_EXERCISE TEXT_.
━━━━━━━━
Powell invoked the silly catchphrase from the 1981 film The Clash of the Titans during an appearance on Fox Business Network host Lou Dobbs’ nightly program to describe the sheer scale of the unfounded conspiracy theory she was then (and is still) promoting.

Two days after Powell became too much for even Trump attorney Rudolph Giuliani to stomach, her erstwhile teammates’ legal efforts have been for naught. Michigan’s Board of Canvassers has handed President-elect Joe Biden their state’s 16 electoral votes by certifying his 154,188-vote winning margin, a Pennsylvania judge has thrown out the Trump team’s attempt to prevent Biden’s win there from being certified, and while the 45th President maintains that he “CONCEDE[S] NOTHING,” the formal transition process which will end with Biden supplanting him in the Oval Office has officially begun.

Yet even as Powell’s television histrionics have become the stuff of Twitter legend and fodder for endless ridicule in elite legal circles, veterans of the Republican Party are sounding alarms about a different kraken being unleashed by Trump’s continuous refusal to acknowledge the results of the 2020 election. A large chunk of the Republican base that could turn against any Republicans who acknowledge reality is becoming larger by the day.

The President himself alluded to it during a spree of defiant tweets and retweets on Tuesday by sharing a bizarre tweet from actor Randy Quaid, in which the Oscar nominee wrote that it was “time to make [One America News] and Newsmax rich”.

In an accompanying video, the actor claimed that the only difference between the 2016 election (which Trump won) and the 2020 election (which he lost) was how the reliably conservative Fox News channel conducted itself. The Murdoch-owned network has earned Trump’s ire for booking prominent Democrats as guests and for occasionally debunking some of his pet conspiracy theories or confirming negative stories reported by other outlets. But since the network’s decision desk (correctly) projected that Biden would win Arizona’s electoral votes on the night of November 3rd, Trump has pushed his fans to abandon the top-ranked channel for the two more sycophantic, far less fact-based upstarts, both of which frequently promote unfounded conspiracy theories and have declined to acknowledge Biden’s win.

Matthew Sheffield, a former conservative activist who helped found the anti-media website Newsbusters, said Trump’s push for his followers to abandon Fox and the refusal of many Republicans to acknowledge Biden’s win (or acknowledge that the win was accomplished without fraud) are both leading indicators of how detached from reality and addicted to misinformation the GOP base has become.
━━━━━━━━
_STORED DATA_.

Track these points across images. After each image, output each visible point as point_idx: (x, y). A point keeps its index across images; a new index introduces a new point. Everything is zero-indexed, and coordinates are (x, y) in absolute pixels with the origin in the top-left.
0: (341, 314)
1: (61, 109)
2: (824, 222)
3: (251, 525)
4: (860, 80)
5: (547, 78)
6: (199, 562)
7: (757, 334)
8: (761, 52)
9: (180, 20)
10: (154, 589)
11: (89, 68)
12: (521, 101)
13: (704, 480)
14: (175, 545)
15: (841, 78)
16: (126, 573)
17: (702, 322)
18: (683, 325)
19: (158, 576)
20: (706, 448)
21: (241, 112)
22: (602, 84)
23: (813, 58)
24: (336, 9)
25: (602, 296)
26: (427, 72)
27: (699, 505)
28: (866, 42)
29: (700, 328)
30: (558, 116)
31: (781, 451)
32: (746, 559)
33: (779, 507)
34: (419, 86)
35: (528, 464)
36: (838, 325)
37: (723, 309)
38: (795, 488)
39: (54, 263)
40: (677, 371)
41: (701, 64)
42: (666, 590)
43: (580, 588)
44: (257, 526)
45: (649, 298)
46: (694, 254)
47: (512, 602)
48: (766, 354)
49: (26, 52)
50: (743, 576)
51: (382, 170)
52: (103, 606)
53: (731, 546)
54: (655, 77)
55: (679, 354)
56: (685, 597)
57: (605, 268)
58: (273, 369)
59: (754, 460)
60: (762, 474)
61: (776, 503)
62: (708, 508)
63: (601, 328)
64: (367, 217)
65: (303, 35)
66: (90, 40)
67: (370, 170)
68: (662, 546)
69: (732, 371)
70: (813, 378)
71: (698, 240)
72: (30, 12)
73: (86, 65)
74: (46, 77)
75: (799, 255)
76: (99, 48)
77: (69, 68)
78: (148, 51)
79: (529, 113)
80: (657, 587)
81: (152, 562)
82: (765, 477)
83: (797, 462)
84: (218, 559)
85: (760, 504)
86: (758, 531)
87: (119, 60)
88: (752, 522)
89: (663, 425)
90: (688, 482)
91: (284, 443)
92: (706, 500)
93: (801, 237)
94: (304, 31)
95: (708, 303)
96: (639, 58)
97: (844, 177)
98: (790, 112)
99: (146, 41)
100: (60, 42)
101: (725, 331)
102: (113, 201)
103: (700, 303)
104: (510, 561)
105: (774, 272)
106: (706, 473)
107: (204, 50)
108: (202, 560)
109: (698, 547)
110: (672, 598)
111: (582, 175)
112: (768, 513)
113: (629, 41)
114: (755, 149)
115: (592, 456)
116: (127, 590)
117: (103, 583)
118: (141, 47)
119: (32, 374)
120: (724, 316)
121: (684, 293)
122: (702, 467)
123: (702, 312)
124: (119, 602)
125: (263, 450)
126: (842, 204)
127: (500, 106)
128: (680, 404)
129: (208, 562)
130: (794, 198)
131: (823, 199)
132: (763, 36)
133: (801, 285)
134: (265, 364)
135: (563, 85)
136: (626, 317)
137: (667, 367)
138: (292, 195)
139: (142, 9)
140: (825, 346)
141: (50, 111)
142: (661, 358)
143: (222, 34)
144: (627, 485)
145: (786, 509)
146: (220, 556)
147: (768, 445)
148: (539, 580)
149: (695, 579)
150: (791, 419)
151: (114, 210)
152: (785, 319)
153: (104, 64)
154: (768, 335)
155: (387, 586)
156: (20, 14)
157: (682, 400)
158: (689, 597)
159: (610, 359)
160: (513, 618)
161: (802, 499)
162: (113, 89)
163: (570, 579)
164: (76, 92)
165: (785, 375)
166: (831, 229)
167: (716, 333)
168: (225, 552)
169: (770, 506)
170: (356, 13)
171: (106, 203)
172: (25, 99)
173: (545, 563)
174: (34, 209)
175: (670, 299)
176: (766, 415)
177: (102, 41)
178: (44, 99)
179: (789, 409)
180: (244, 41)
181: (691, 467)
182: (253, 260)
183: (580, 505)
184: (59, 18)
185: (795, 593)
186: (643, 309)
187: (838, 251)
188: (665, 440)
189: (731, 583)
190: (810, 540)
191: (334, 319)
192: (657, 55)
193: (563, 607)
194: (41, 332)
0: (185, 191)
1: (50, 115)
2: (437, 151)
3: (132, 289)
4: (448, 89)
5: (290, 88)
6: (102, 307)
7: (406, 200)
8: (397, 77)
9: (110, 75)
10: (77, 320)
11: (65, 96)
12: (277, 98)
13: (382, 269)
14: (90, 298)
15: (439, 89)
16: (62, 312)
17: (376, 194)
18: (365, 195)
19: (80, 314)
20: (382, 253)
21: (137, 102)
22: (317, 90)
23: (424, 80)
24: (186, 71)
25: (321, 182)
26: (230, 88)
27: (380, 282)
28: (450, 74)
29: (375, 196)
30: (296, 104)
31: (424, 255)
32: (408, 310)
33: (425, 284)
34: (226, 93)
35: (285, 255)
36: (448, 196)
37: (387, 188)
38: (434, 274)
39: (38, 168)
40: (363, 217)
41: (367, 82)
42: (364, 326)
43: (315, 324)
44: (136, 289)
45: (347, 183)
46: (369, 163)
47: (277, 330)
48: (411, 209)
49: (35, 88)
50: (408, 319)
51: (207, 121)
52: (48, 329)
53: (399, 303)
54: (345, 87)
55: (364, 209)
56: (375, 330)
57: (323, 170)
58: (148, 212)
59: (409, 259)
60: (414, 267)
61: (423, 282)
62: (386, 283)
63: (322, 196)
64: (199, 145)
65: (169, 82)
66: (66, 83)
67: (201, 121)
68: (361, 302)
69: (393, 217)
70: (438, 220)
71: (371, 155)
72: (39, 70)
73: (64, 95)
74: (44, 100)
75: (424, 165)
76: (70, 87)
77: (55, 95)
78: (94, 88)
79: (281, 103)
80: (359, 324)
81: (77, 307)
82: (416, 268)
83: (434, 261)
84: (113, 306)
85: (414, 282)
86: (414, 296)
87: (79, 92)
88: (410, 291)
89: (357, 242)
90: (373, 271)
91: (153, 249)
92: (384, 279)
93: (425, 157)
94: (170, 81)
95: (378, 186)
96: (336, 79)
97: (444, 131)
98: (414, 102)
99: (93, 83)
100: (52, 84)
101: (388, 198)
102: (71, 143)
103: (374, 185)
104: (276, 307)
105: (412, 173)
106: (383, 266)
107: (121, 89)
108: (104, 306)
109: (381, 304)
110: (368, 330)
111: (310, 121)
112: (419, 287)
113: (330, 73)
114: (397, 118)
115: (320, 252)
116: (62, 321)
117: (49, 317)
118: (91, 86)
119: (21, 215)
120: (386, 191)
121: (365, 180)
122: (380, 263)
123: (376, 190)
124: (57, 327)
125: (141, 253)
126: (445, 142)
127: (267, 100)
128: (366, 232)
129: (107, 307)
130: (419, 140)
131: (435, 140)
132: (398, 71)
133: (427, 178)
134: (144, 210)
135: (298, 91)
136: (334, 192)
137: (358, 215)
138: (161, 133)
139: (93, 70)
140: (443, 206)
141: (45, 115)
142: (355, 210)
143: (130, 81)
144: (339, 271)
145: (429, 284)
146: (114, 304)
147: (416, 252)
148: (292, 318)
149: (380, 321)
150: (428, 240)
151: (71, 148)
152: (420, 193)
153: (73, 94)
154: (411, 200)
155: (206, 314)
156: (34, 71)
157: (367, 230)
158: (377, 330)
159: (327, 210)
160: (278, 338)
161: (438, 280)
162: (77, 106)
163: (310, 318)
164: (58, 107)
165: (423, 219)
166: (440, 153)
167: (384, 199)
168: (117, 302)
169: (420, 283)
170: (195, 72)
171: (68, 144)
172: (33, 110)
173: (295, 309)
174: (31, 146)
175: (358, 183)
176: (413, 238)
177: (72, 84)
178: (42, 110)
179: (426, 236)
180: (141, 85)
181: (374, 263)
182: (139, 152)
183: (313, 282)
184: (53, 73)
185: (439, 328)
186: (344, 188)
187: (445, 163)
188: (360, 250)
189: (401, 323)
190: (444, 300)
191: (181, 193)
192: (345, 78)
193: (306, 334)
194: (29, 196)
━━━━━━━━
_WORK ORDER_. Please translate this sentence from the passage on the 2020 election into Spanish: "A large chunk of the Republican base that could turn against any Republicans who acknowledge reality is becoming larger by the day."

_COMPLETED TASK_. Una gran parte de la base republicana que podría volverse contra cualquier republicano que reconozca la realidad crece día a día.